Discover the most popular and inspiring quotes and sayings on the topic of Evergreen. Share them with your friends on social media platforms like Facebook, Twitter, or your personal blogs, and let the world be inspired by their powerful messages. Here are the Top 100 Evergreen Quotes And Sayings by 92 Authors including William C. Bryant,Jean Hersey,Lewis Carroll,Jacquetta Hawkes,George Nakashima for you to enjoy and share.
Glorious are the woods in their latest gold and crimson, Yet our full-leaved willows are in the freshest green. Such a kindly autumn, so mercifully dealing With the growths of summer, I never yet have seen.

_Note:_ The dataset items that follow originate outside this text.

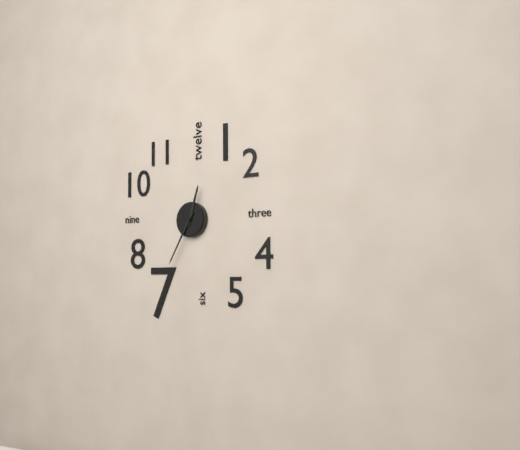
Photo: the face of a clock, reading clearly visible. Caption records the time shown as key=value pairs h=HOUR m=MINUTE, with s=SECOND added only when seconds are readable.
h=12 m=35
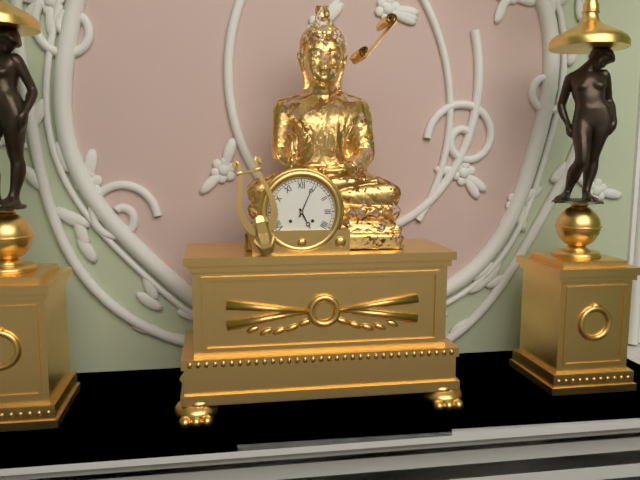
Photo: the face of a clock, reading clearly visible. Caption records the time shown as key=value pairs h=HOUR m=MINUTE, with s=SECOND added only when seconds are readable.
h=5 m=4
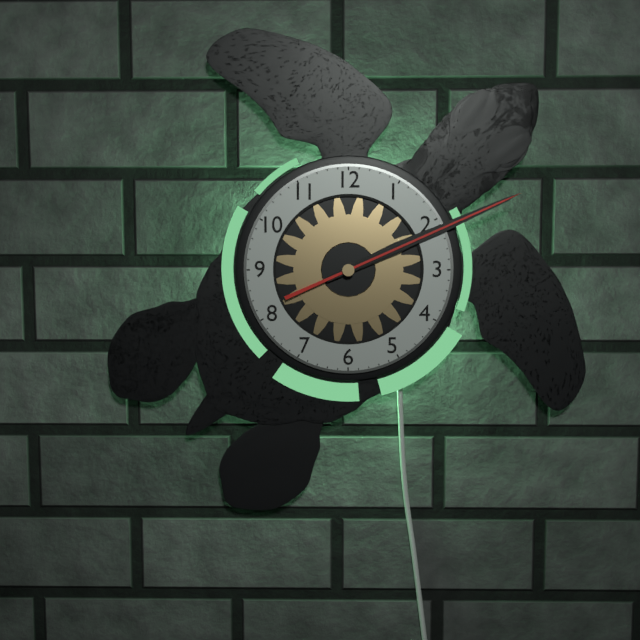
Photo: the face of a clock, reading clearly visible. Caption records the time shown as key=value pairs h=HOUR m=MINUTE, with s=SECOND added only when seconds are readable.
h=2 m=11 s=11
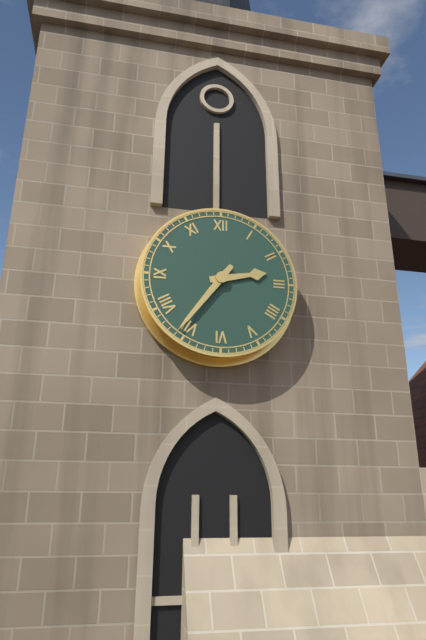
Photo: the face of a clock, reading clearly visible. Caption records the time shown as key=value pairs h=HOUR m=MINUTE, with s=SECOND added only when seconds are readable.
h=2 m=36
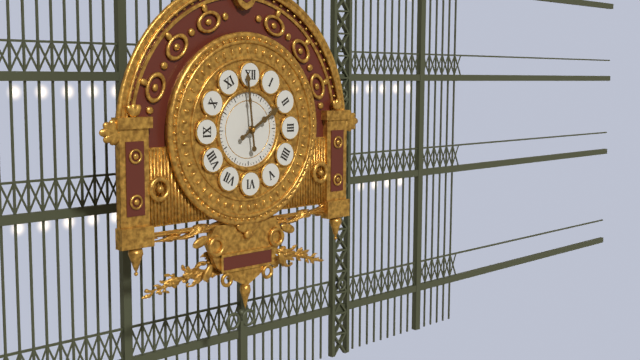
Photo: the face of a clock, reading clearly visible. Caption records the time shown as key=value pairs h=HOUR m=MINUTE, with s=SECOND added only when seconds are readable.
h=1 m=59
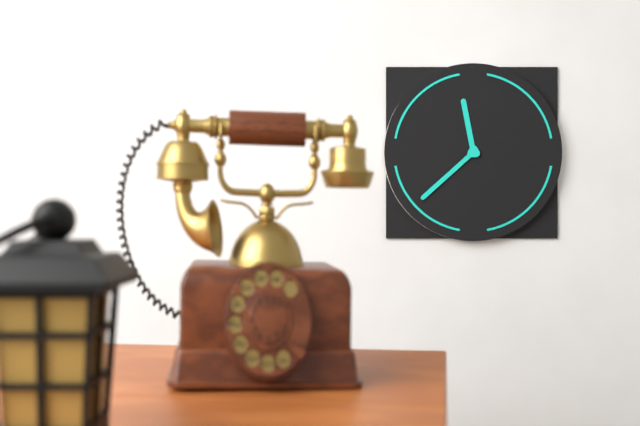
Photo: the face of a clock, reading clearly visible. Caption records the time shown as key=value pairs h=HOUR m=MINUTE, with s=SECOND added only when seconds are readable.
h=11 m=38
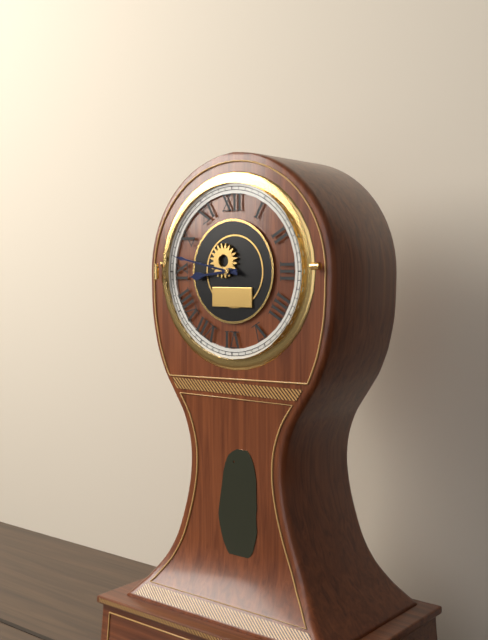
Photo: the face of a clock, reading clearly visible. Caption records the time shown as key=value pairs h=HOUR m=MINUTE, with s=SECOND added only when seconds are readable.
h=8 m=47
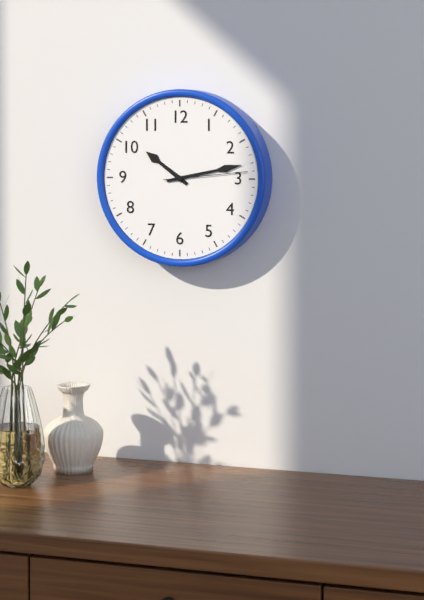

October arrives in a swirl of fragrant blue leaf smoke, the sweetness of slightly frosted MacIntosh apples, and little hard acorns falling. We are in the midst of cool crisp days, purple mists, and Nature recklessly tossing her whole palette of dazzling tones through fields and woodlands.
In spring, when woods are getting green, I'll try and tell you what I mean.
In the sheltered heart of the clumps last year's foliage still clings to the lower branches, tatters of orange that mutter with the passage of the wind, the talk of old women warning the green generation of what they, too, must come to when the sap runs back.
A tree is our most intimate contact with nature.
And as, when all the summer trees are seen So bright and green, The Holly leaes a sober hue display Less bright than they, But when the bare and wintry woods we see, What then so cheerful as the Holly-tree?
I felt a positive yearning toward one bush this afternoon. There was a match found for me at last. I fell in love with a shrub oak.
Burning the small dead branches broke from beneath thick spreading whitebark pine. A hundred summers snowmelt rock and air hiss in a twisted bough.
I always feel at home where the sugar maple grows ... glorious in autumn, a fountain of coolness in summer, sugar in its veins, gold in its foliage, warmth in its fibers, and health in it the year round.
lawn and flowering dogwood
Bergulme. Elsbeere. Hagebuche. Efeu. Scots elm. Service tree. Hornbeam.
The year is ended, and it only adds to my age;
Spring has come, but I must take leave of my home.
Alas, that the trees in this eastern garden,
Without me, will still bear flowers.
Neverwinter Wood.
A single slim trunk
Branches that bow in a storm
Green, leathery leaves with a soft centre
Glittering against blue sky
White bark scarred, bleeding
Heart wide-open
Bandaged, but upright she stands... (225)
In Georgia, there was a eucalyptus tree in the wood across from Hattie's house, but the plant had been hard to come by in the Philadelphia winter.
The garden stretched out in a soft drift, colors jumbled any way, an unmade bed of red and yellow and pink. Then came the trees. Apple, plum, and the Japanese black pine.
The leaves on the white-barked quaky trees around the nearby lake glow like embers, fiery gold and auburn against the evergreens. The sight is a warm welcome home.
Enormous morning, ponderous, meticulous; gray light streaking each bare branch, each single twig, along one side, making another tree, of glassy veins.
In snowbound, voiceless, mountain depths, to herald spring, pine trees sound in tune.
Hawthorn, white and odorous with blossom, framing the quiet fields, and swaying flowers and grasses, and the hum of bees.
The creation of a thousand forests is in one acorn
A large, branching, aged oak is perhaps the most venerable of all inanimate objects.
Bittersweet October. The mellow, messy, leaf-kicking perfect pause between the opposing miseries of summer and winter.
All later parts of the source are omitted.